### Goal of the exercise
Write out all of the material below word for word, leaving out the pictures.

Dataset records
= = =

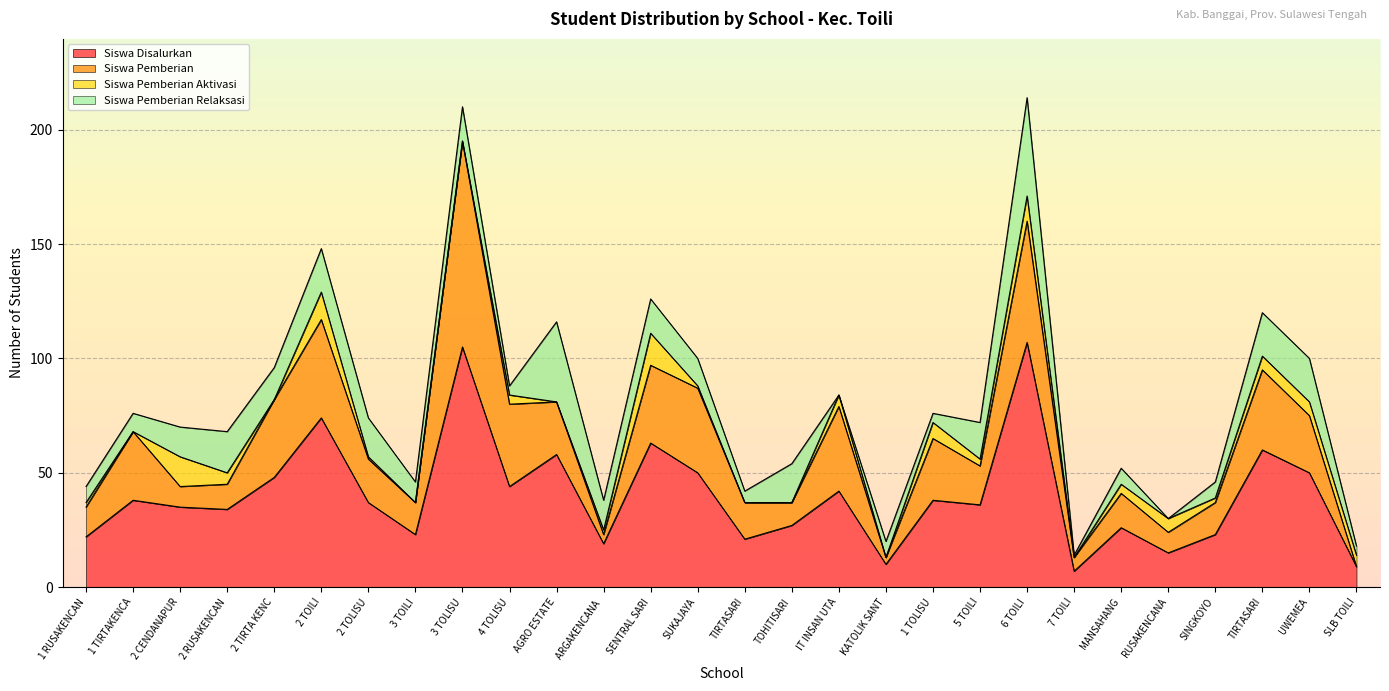

The value of Siswa Disalurkan at SD IT INSAN UTAMA TOILI is 21. True or false?

False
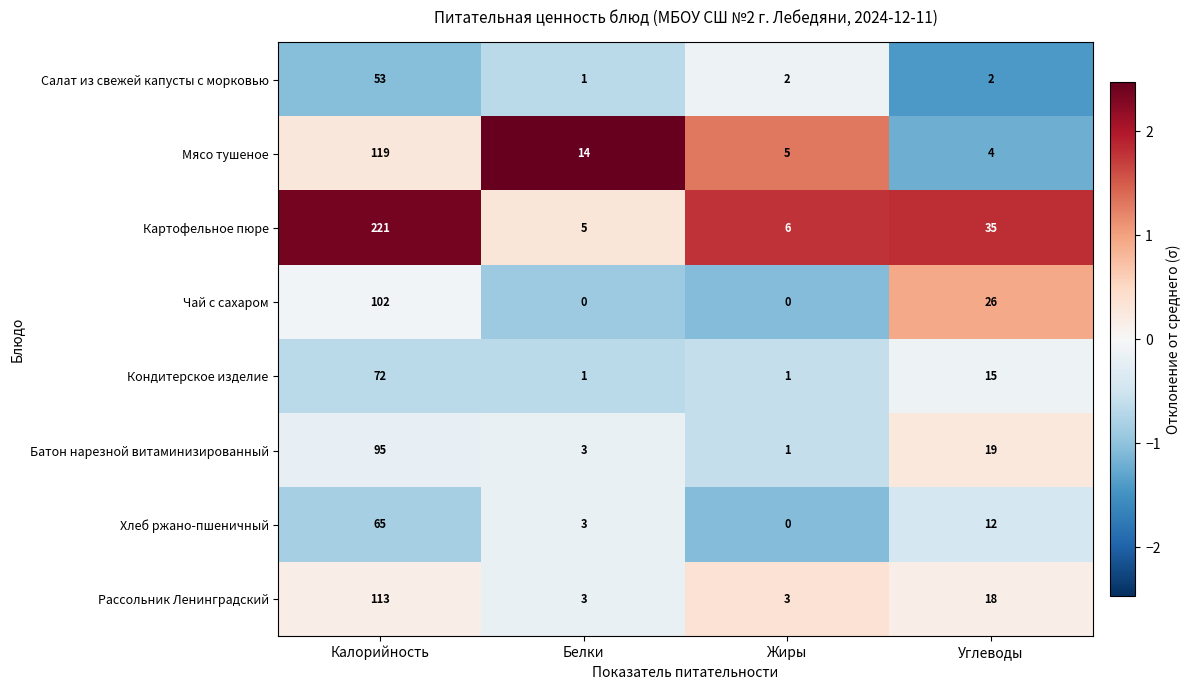

Is it true that Картофельное пюре equals 3 at Белки?

False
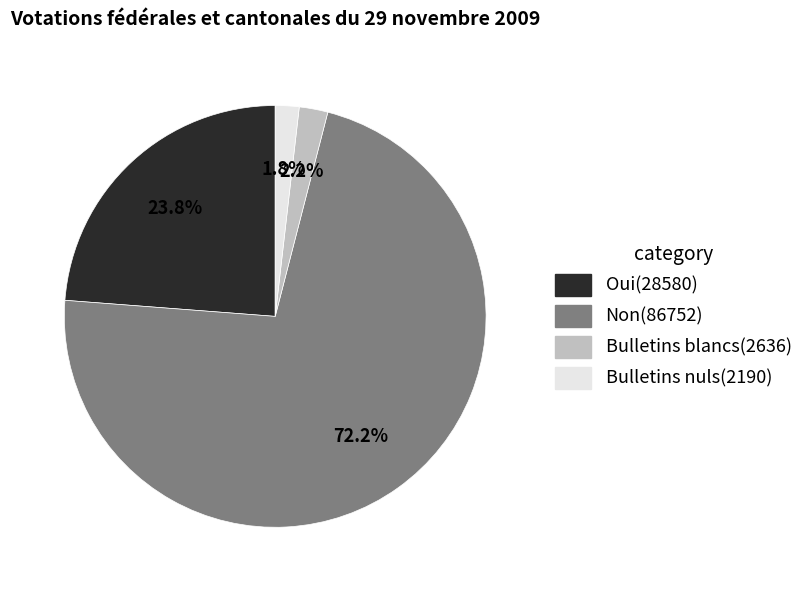

Is there a majority slice in this chart?

Yes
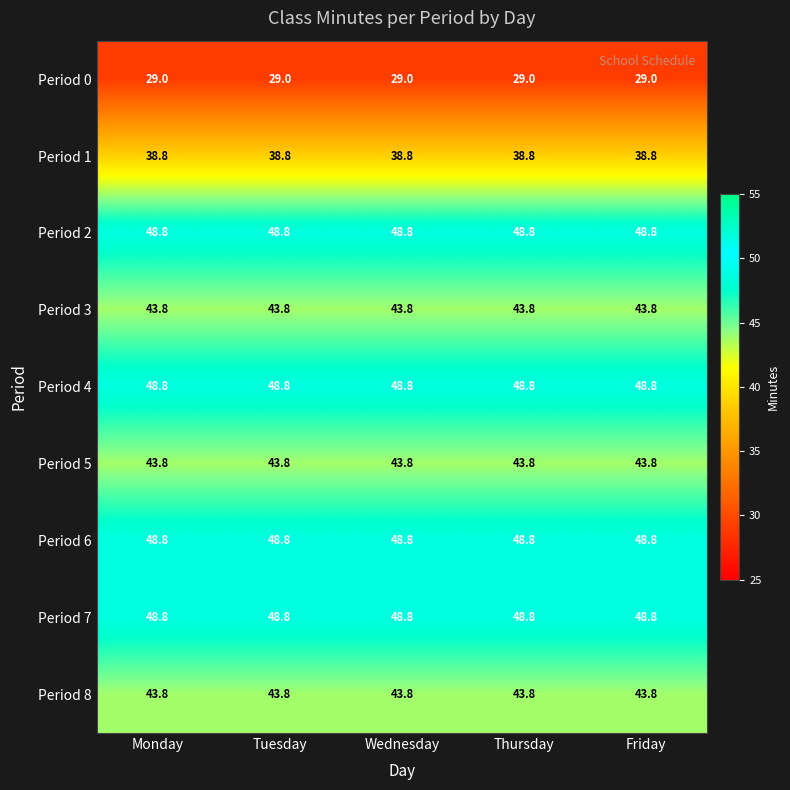

What is the total value across all series at Wednesday?

394.4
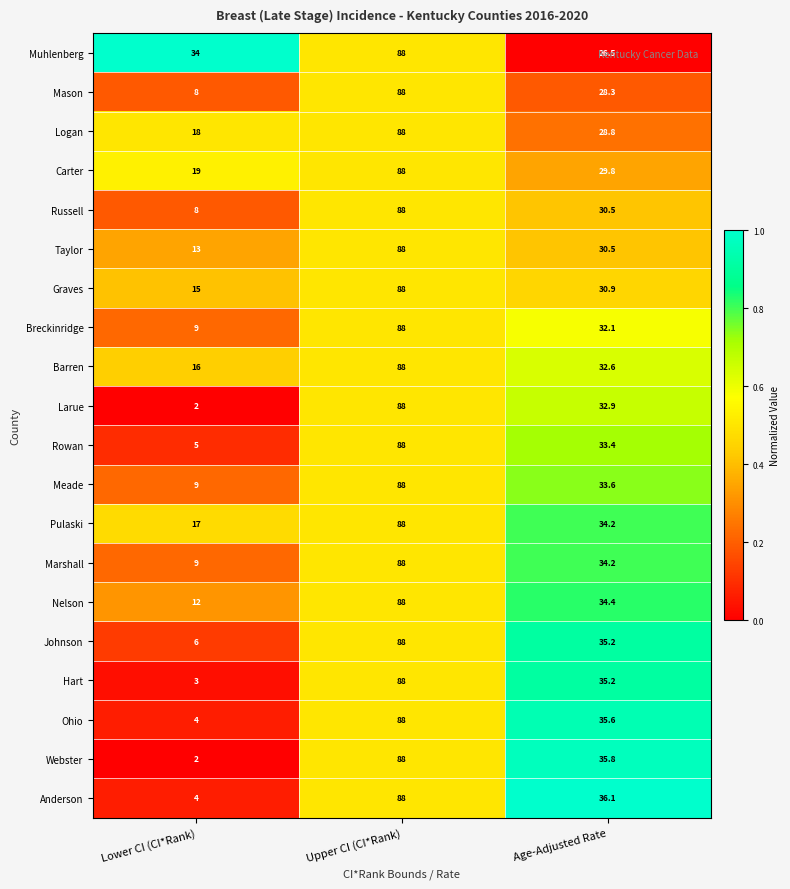

The value of Russell at Upper CI (CI*Rank) is 88.0. True or false?

True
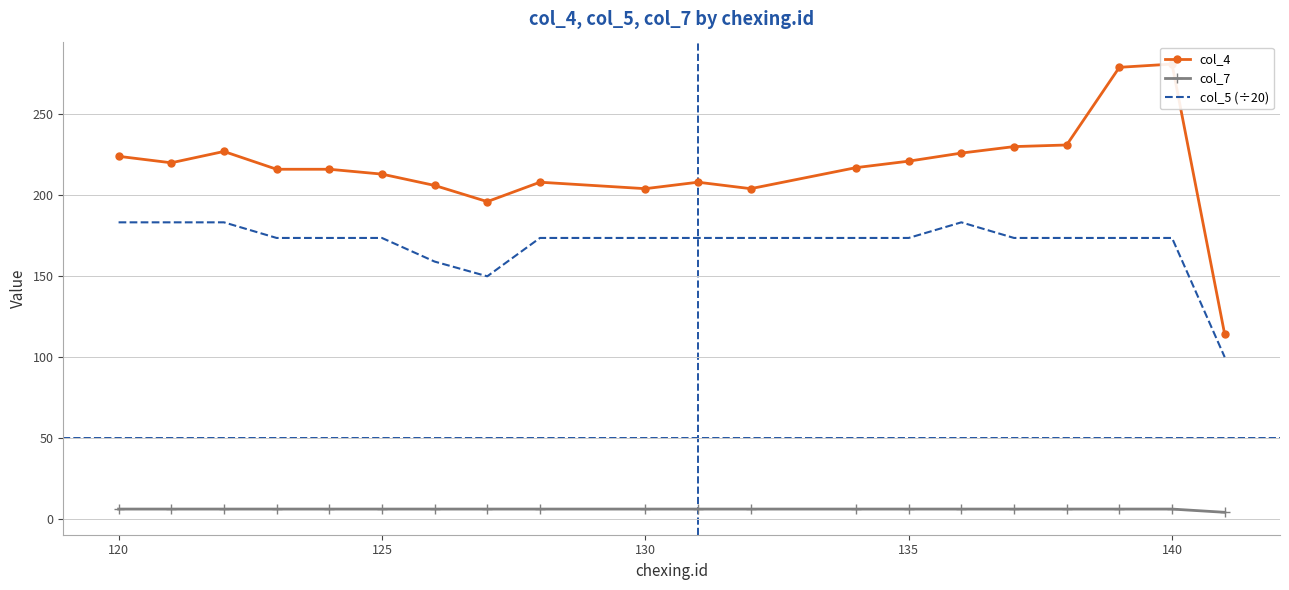

What is the sum of all col_5 (÷20) values?

3397.7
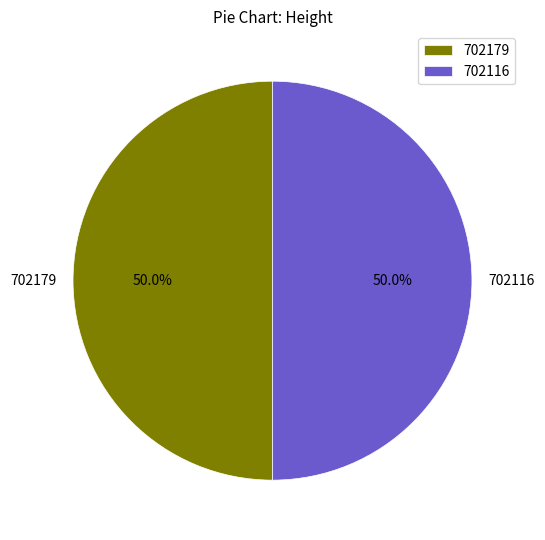

What is the ratio of the value at 702116 to the value at 702179?

1.0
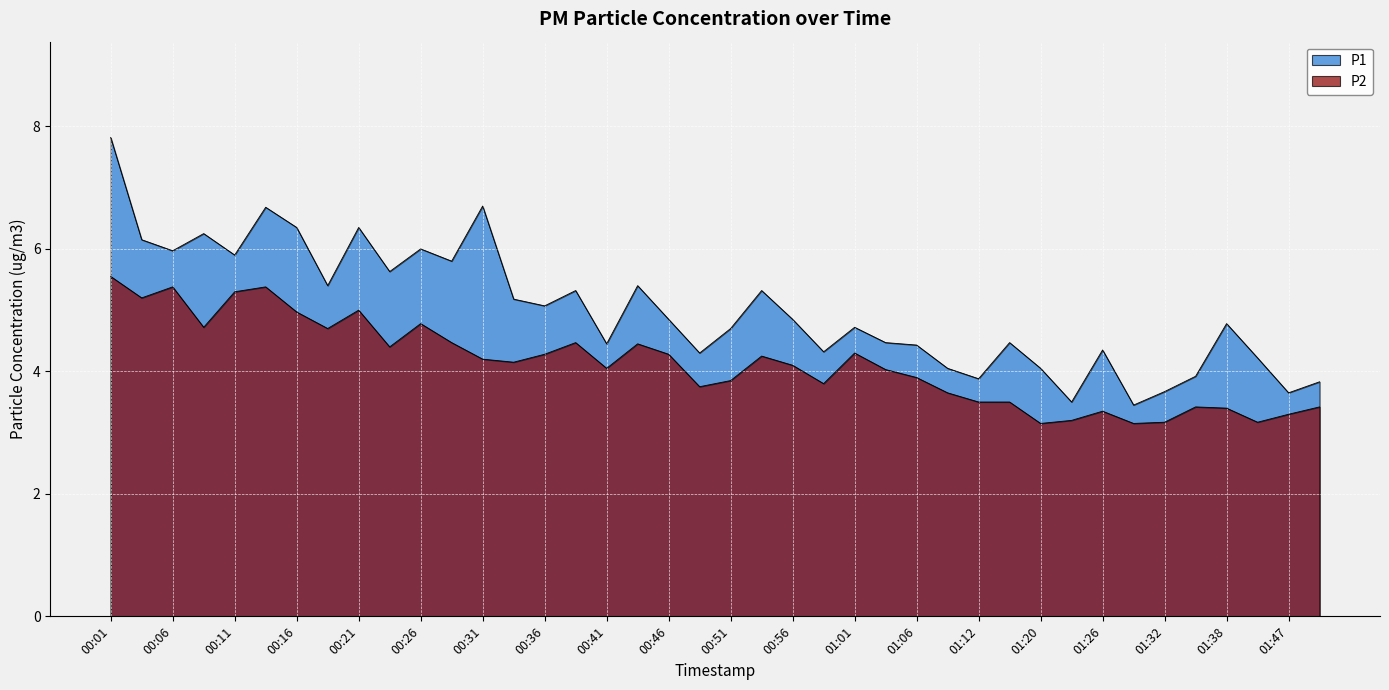

What is the highest value of the P1 series?

7.8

= = =

### Solution for this exercise
The value of Siswa Disalurkan at SD IT INSAN UTAMA TOILI is 21. True or false?

False

Is it true that Картофельное пюре equals 3 at Белки?

False

Is there a majority slice in this chart?

Yes

What is the total value across all series at Wednesday?

394.4

The value of Russell at Upper CI (CI*Rank) is 88.0. True or false?

True

What is the sum of all col_5 (÷20) values?

3397.7

What is the ratio of the value at 702116 to the value at 702179?

1.0

What is the highest value of the P1 series?

7.8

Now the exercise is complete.